Washington Post
By Blake Hall
Published: January 11
Blake Hall - A teenage Iraqi interpreter, with the code name "Roy," served with a reconnaisance platoon in Iraq in 2007.Blake Hall, an Army Ranger, led a reconnaissance platoon in Iraq for 15 months from 2006 to 2007. He is the founder and chief executive of Troop ID, an online service to verify military affiliation.
I wired $1,000 to a woman in Iraq on New Year’s Eve. I sent it to repay part of a debt that I, and my country, will always owe. As I looked down at the $100 bills, stacked in two piles on the counter of a Western Union in McLean, I was overwhelmed by my inability to do more for this woman. There is no amount of money that can compensate a mother for the loss of her oldest son.
His name was Mohammed; we called him Roy to protect his identity while he accompanied my platoon of scouts and snipers on combat patrols in Baghdad from December 2006 to September 2007. Roy, a mere teenager at the time, was our interpreter — and a highly skilled one.

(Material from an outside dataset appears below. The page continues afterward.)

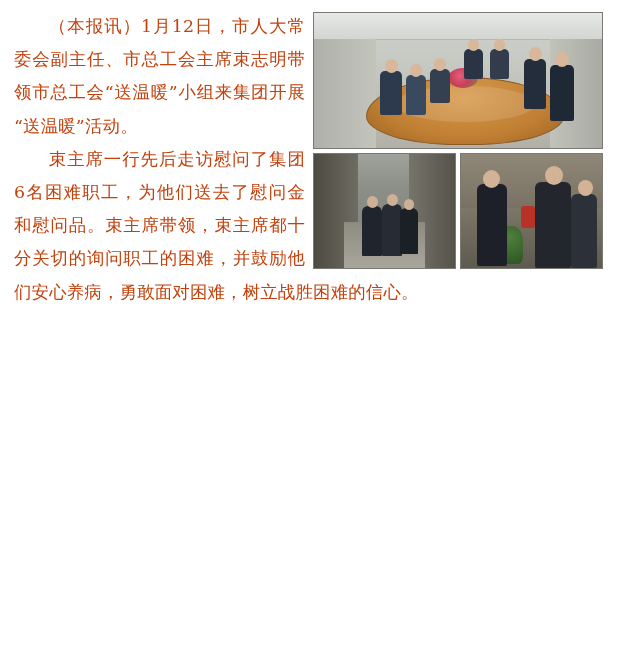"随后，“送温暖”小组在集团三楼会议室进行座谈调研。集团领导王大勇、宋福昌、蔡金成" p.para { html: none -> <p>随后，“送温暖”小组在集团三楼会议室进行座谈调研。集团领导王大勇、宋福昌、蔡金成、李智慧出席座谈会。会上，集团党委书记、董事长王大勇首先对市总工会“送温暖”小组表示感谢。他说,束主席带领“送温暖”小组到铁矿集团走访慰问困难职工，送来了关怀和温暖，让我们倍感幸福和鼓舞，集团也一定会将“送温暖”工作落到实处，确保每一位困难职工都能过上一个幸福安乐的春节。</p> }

He questioned insurgent leaders we had captured; he served as my eyes and ears among the local population; he was like a younger brother to me and the scout team leader responsible for him. Roy died in a house bombing in Diyala province in January 2008 along with sixAmerican soldiers from the platoon that replaced mine in Iraq. I cry every time I write that sentence, just like I cried the first time I spoke with his mom.